Le débat sur la Charte des valeurs s'est transformé ces dernières semaines en débat sur le voile islamique. Mais ce voile est-il toujours celui qu'on croit? La Presse vous raconte deux histoires de voile qui vont à contre-courant des idées reçues et qui montrent bien que ce morceau de tissu n'est ni tout noir ni tout blanc.

1. VOILE ET SOUMISSION



«Si j'enlevais mon voile, je serais une femme soumise.»

Quand elle était plus jeune et que son père a voulu qu'elle porte le voile, Khadija a refusé net. Quand sa propre fille a voulu porter le voile, il y a deux ans, Khadija a aussi refusé. En fait, si Khadija était une femme soumise, elle l'enlèverait, ce voile qu'elle a décidé de porter il y a maintenant 10 ans. Parce que c'est là le souhait le plus cher de son mari.

Khadija nous a accordé cette entrevue en nous demandant de ne publier que son prénom. Pour ne pas mettre son mari dans l'embarras. Elle nous a raconté leur histoire d'amour, celle d'un homme musulman, issu d'un milieu non pratiquant, et d'une femme, née dans une famille beaucoup plus conservatrice.

Ils étaient encore au Maroc quand elle lui a annoncé, après la naissance de leur première fille, qu'elle porterait désormais le foulard.

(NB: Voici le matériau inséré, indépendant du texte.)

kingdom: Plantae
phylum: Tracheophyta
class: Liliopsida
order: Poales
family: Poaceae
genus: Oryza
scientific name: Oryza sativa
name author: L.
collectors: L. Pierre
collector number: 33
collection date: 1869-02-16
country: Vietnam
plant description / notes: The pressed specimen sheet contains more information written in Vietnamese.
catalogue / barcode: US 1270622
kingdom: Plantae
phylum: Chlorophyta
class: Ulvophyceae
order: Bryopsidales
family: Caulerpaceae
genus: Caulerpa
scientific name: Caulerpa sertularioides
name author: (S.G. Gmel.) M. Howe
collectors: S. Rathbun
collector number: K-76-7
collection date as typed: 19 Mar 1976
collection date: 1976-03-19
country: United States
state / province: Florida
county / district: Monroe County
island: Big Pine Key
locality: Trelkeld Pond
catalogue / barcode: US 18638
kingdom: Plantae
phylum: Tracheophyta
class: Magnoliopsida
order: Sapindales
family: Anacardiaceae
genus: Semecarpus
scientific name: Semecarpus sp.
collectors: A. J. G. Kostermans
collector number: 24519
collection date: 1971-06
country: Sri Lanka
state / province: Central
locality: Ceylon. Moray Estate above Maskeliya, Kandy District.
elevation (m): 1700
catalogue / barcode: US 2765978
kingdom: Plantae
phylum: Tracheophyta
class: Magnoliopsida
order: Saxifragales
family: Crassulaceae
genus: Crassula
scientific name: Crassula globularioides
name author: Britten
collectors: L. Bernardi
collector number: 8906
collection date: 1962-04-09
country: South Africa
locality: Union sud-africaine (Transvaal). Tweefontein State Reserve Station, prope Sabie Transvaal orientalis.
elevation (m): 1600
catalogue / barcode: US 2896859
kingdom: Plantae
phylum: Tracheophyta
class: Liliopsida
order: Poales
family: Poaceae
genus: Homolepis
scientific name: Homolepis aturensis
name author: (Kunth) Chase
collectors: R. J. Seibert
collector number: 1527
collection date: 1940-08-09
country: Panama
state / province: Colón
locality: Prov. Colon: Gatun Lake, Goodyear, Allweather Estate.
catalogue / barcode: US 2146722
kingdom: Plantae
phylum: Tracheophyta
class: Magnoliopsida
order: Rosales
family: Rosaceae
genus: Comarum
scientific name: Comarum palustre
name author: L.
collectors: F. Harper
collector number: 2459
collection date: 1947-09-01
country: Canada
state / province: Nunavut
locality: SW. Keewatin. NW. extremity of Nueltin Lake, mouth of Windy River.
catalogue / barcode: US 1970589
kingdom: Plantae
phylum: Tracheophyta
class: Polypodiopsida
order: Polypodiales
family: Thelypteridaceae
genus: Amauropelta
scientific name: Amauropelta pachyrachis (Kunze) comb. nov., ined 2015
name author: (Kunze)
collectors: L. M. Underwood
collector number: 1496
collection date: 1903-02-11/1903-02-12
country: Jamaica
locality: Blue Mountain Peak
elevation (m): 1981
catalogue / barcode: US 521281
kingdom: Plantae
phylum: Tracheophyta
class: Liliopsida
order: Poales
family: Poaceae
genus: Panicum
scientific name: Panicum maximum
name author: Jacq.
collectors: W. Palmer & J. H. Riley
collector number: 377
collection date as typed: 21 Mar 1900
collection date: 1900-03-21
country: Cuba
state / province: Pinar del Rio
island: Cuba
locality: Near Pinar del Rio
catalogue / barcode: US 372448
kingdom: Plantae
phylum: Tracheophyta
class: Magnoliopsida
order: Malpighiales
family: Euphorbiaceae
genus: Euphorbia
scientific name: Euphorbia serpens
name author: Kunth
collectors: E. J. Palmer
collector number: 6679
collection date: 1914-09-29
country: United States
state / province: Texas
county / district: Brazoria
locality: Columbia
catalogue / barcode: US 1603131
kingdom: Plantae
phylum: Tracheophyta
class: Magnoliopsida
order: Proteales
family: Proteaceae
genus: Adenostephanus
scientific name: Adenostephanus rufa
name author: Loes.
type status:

«Pour lui, ça a été la catastrophe. Il s'est mis à hurler. Il m'a dit: Tu n'as pas le droit de me faire ça», raconte-t-elle. Khadija a tenu son bout. Pour elle, le voile, c'était devenu important.

«Pourquoi je l'ai mis? C'est difficile à expliquer. Je ressentais un certain vide. Pour moi, c'est devenu une nécessité. J'en ai eu besoin. En le revêtant, j'ai senti une paix intérieure indescriptible», dit-elle.

Pendant des mois, son mari a fait la tête. «Il ne voulait même pas sortir dans la rue avec moi. Il a vraiment fait pression pour que j'enlève mon voile. Pour lui, ça n'a pas de sens. Dans sa tête, une femme avec un voile, c'est comme une fleur fanée», explique-t-elle.

Bref, depuis 11 ans, Khadija mène un débat sur le voile dans sa propre maison. «Si j'enlevais mon voile, je serais une femme soumise.»

Tenir tête à son père

Khadija tient donc tête à son mari. Comme elle a tenu tête à son père, lorsqu'elle était plus jeune, quand il a tenté de convaincre ses quatre filles de se voiler. Ses soeurs ont décidé de se couvrir. Pas elle.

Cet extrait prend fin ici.